Obwohl aussagekräftige Verkaufszahlen für das neue Windows Phone 7 bislang fehlen, verhilft Dell dessen Hersteller Microsoft bereits zu einem wichtigen Prestige-Erfolg: Der IT-Gigant hat demnach angekündigt, die BlackBerrys seiner 25.000 Mitarbeiter gegen Smartphones aus eigener Produktion vom Typ "Venue Pro" mit Windows Phone 7 auszutauschen. Die überflüssigen BlackBerrys werden Dell zufolge im Anschluss bei eBay verkauft. Doch das sind nur die Anfänge einer neuen Strategie.

Denn auch andere Unternehmen sollen für einen Umstieg auf die neue Smartphone-Serie gewonnen werden. Innerhalb der kommenden zwei Wochen werde dafür ein neuer Wechselservice gestartet, der die Migration von Geschäftskunden auf die Geräte erleichtern soll, sagte Dell-Finanzvorstand Brian Gladden dem "WSJ". In diesem Zusammenhang ebenfalls nicht ausgeschlossen sei die Vermarktung von Dell-Smartphones mit Android-Betriebssystem. "Mit dieser Entscheidung konkurrieren wir offensichtlich mit RIM, denn wir drängen sie raus", so Gladden.

"25 Prozent weniger Ausgaben durch Mobilfunk"

Allein für Dell bedeute ein Wechsel der Plattform aber rund 25 Prozent weniger Ausgaben für Mobilfunkleistungen, da die Kosten für die BlackBerry-Server wegfielen. Zwar würden die Einsparungen nicht bei allen Unternehmen ähnlich hoch ausfallen, aber gerade kleine und mittlere Geschäftskunden könnten eine erhebliche Reduzierung ihrer Kosten erreichen, wenn sie auf die RIM-Server verzichteten. Geplant sei zudem, verstärkt eigene Dienstleistungen im Businessbereich anzubieten und auszubauen. Dieser Markt biete perspektivisch höhere Erlöse als der Verkauf von Geräten, betonte Gladden. Bislang beherrscht RIM dieses Segment allerdings noch weitgehend allein. Konkurrenten wie Apple stehen aber bereits in den Startlöchern und versuchen Teile des lukrativen Marktes zu erobern.

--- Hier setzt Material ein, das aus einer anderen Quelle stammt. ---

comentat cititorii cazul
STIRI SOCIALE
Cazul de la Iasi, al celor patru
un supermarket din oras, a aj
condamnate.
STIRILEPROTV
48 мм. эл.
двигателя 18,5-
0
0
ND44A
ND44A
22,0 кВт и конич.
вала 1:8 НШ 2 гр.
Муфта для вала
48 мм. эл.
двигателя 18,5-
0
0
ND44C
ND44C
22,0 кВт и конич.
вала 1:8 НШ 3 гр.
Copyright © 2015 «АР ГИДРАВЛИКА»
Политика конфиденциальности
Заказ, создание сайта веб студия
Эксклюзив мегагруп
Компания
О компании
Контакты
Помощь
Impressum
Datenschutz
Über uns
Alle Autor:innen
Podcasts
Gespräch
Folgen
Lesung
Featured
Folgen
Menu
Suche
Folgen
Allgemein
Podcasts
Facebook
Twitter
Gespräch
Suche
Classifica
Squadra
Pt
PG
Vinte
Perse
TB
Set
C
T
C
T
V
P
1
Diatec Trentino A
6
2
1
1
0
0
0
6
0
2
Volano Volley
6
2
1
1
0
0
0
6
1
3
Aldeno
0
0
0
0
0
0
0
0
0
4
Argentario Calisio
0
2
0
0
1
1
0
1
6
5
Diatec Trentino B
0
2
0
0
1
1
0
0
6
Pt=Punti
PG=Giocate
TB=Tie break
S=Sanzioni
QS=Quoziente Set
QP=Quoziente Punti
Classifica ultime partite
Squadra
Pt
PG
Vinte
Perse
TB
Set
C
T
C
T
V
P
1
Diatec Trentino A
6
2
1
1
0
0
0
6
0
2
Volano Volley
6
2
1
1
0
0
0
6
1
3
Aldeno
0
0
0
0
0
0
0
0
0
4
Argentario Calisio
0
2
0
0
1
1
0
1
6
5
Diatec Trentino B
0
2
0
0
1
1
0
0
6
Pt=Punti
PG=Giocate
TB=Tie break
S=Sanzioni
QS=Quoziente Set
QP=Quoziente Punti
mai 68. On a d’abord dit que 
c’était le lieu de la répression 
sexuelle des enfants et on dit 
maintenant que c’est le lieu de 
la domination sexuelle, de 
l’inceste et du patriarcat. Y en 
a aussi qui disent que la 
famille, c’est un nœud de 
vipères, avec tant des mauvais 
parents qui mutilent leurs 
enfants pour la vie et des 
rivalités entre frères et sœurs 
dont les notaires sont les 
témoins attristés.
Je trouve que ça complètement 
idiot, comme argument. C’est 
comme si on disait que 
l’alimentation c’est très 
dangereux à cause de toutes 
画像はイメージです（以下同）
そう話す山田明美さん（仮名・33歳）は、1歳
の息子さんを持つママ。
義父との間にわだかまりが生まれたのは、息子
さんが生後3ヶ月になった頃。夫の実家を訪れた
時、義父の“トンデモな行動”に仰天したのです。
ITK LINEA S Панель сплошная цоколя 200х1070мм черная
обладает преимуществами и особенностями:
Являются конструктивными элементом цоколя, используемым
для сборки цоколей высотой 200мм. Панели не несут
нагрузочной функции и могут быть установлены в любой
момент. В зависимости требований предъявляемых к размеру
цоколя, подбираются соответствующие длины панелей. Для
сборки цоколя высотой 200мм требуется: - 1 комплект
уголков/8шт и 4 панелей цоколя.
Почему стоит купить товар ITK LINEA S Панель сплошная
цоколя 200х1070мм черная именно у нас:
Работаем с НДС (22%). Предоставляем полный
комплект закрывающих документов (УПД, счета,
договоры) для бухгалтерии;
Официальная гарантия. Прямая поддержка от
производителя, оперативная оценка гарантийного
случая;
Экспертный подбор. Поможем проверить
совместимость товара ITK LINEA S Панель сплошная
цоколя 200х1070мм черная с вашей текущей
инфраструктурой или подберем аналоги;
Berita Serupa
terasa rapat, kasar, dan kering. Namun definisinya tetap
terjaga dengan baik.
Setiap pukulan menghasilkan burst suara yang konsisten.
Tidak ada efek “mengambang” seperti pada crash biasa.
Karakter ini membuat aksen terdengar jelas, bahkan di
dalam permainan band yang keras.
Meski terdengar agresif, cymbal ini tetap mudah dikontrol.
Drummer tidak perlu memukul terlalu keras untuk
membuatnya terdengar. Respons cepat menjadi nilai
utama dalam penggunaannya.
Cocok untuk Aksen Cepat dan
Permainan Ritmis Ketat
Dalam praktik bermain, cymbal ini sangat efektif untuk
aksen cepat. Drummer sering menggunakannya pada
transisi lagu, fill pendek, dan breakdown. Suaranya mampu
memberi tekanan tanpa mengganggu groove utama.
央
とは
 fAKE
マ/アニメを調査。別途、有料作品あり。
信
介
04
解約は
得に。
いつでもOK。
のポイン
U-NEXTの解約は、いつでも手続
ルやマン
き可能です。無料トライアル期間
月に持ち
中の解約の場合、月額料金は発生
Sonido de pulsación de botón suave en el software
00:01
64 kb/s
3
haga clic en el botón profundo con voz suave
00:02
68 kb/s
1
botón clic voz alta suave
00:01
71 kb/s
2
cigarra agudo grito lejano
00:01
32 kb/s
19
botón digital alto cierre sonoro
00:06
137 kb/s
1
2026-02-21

Für Microsoft-Manager Paul Bryan liegt der Schlüssel zum Erfolg von Windows Phone 7 hingegen weiterhin im Privatkundensektor. Der Geschäftskundenbereich bietet zwar Potential, man wolle sich aber vorwiegend auf die Bedürfnisse des einzelnen Verbrauchers konzentrieren, sagte er dem "WSJ".